→ Code change snippets

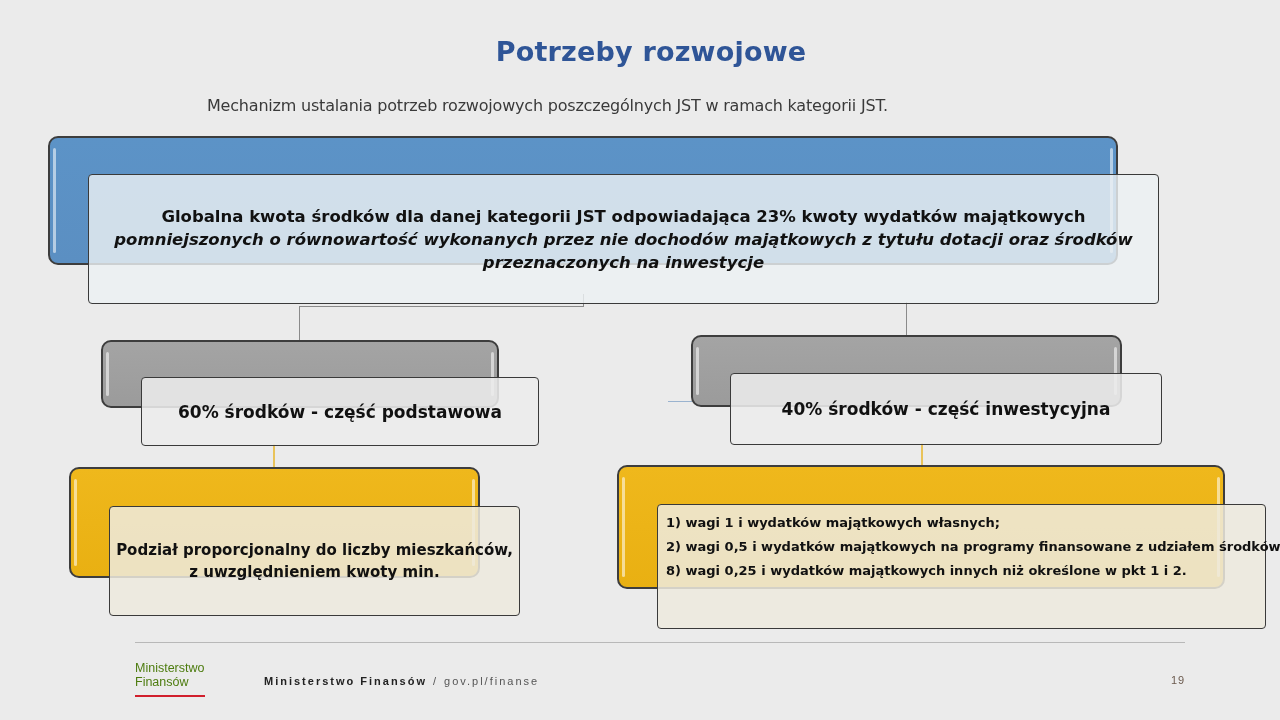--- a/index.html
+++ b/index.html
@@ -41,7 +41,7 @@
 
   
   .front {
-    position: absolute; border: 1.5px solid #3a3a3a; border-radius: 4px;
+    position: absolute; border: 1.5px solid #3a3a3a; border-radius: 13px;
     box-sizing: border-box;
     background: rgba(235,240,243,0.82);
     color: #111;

→ Exercise prompt
Pictures do not belong in the copy. Please reproduce the entries above exactly otherwise.

→ Task solution
--- a/index.html
+++ b/index.html
@@ -41,7 +41,7 @@
 
   
   .front {
-    position: absolute; border: 1.5px solid #3a3a3a; border-radius: 4px;
+    position: absolute; border: 1.5px solid #3a3a3a; border-radius: 13px;
     box-sizing: border-box;
     background: rgba(235,240,243,0.82);
     color: #111;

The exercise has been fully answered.